Microsoft Research Keynote
Day 3 of PDC was opened by Rick Rashid - lead of 800 researchers at Microsoft Research. Rick gave some interesting insight into his life and the current work of one of the largest research organizations of the world. Especially demos about world-wide telescope and SecondLight - a new version of the multi-touch Surface computer - were fascinating. But they were all topped by Matt MacLaurin and his Boku project - a graphical programming environment for children. It is designed to enable kids to program impressive little games using a game controller. Details and screen-shots can be found here.
Internet Service Bus
My next session was Clemens Vasters talking about Azure Services as an Internet Service Bus. Clemens did a great job in motivating the new cloud services and their technical details.

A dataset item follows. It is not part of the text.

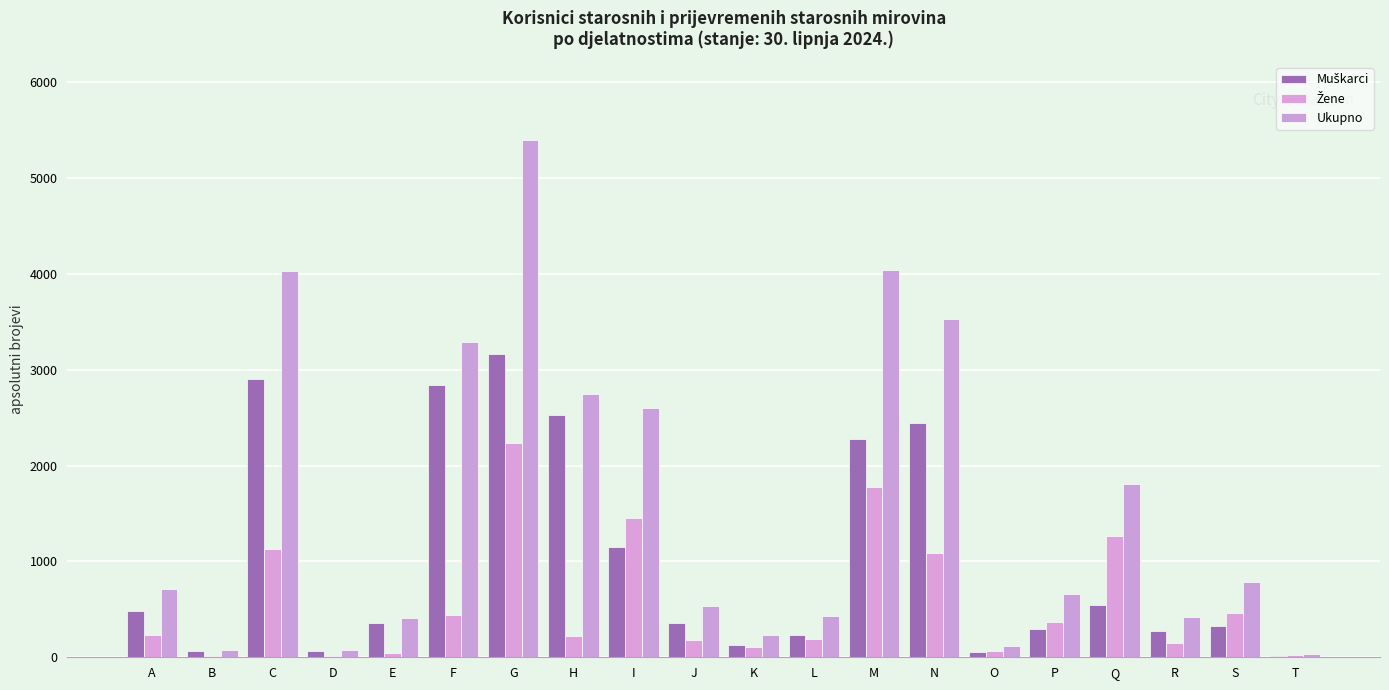

What is the minimum value for Muškarci?

16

Central point is a service registry, which can be found at http://servicebus.windows.net/services/.
Services hosted on a local server can be registered in the web under this new domain. Service clients can address their calls to the servicebus directory, but are instantly re-routed to your local service implementation. This happens in a very intelligent fashion and depending on the binding you select. Clemens has some excellent graphics in his slide-deck illustrating the process in detail.
Azure services use the well-known WCF programming model, but are heavily based on web standards - thus enabling interop with Java, which Clemens promised to show in a session tomorrow...

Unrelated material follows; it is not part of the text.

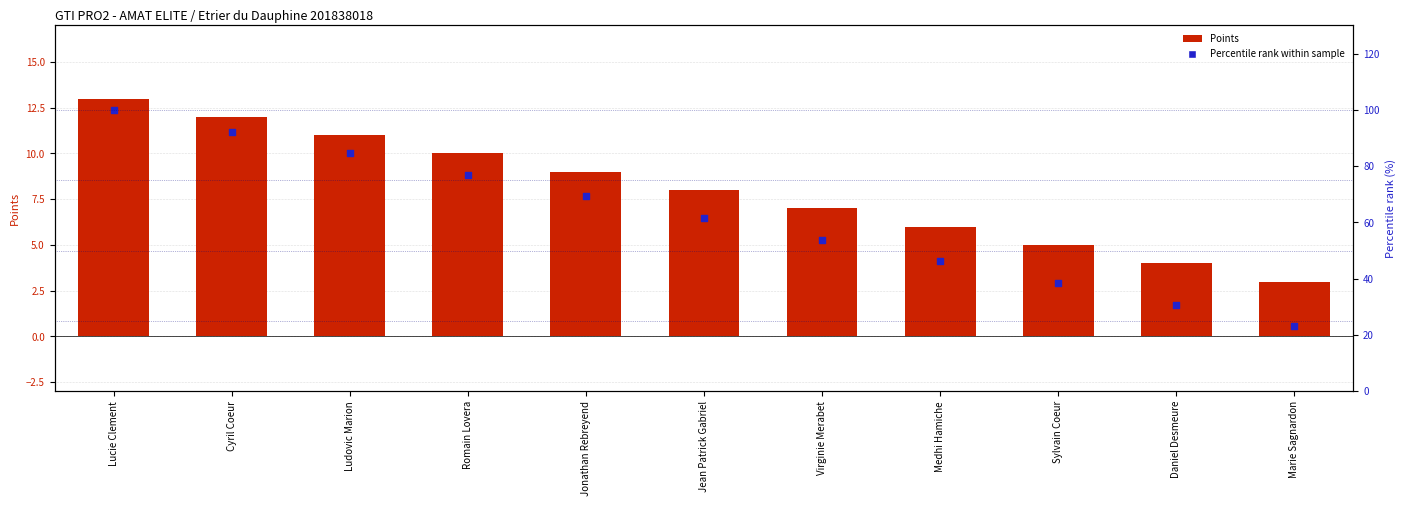

Which series reaches the maximum Y coordinate?

Percentile rank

The biggest advantage of the Azure service platform is the possibility to use it as a relay which establishes a direct, bidirectional connection between a client and a service despite firewalls and NAT. This is done via socket forwarding and port probing. Client and server only need to create outbound connections into the cloud in order to start communication. The rest of the job is done by the Azure fabric, which snaps the sockets to match each other and gets out of the way of the normal service communication. This all can and shall be done with message level security. Authentication and authorization features are also provided, their use is strongly recommended.
These features finally enable secure pub-sub solutions between enterprises. Clemens called it "pervasive, secure connectivity for services" and a "DMZ in the sky"...

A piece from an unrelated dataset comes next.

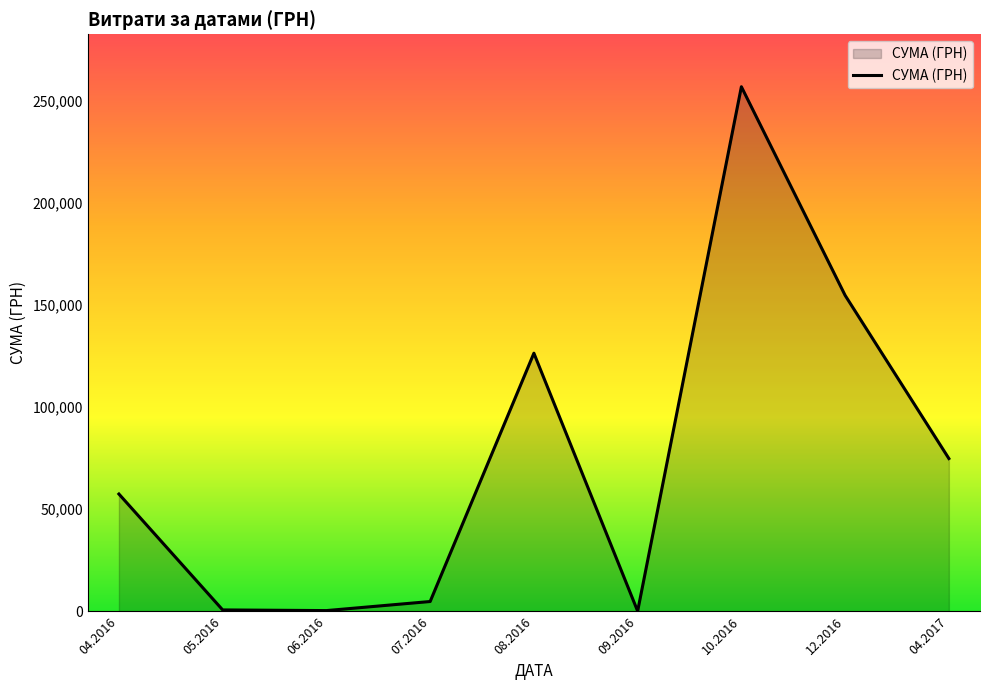

What is the change in value from 08.2016 to 12.2016?

+28343.0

I recommend watching the video of this excellent presentation as soon as it is available online!
VSTS 2010 Architect Edition
My next topic was an interesting discussion with Peter Provost, Jeff Brown, Christian Binder and my colleague and VSTS-specialist Klaus Liebe regarding the future of VSTS modeling, model merging and other very interesting stuff regarding VSTS project handling in general. It was great fun having direct influence onto an important area of the tool. Peter's presentation later on showed the vast interest of many developers regarding the new modeling features in VSTS 2010 architect edition. Now we got the newest CTP bits and can have a closer look into the newly created functionality.
Offline-enabled Data Services
Another very interesting session today was by Pablo Castro who introduced his project "Astoria offline". The presentation showed some very interesting problems if you want to create an Outlook-like occasionally connected system. The project team wants to create a solution to make services available offline by using technologies like ADO.NET data services (again REST...), Microsoft Sync Framework and the ADO.NET Entity Framework. Nice point is, that the solution is created with certain building blocks and you can replace the different technologies with technologies of your choice as long as you meet certain criteria.
Work on this project is still in a very early stage, but the guys definitely take the right direction to tackle these heavy problems of modern application design.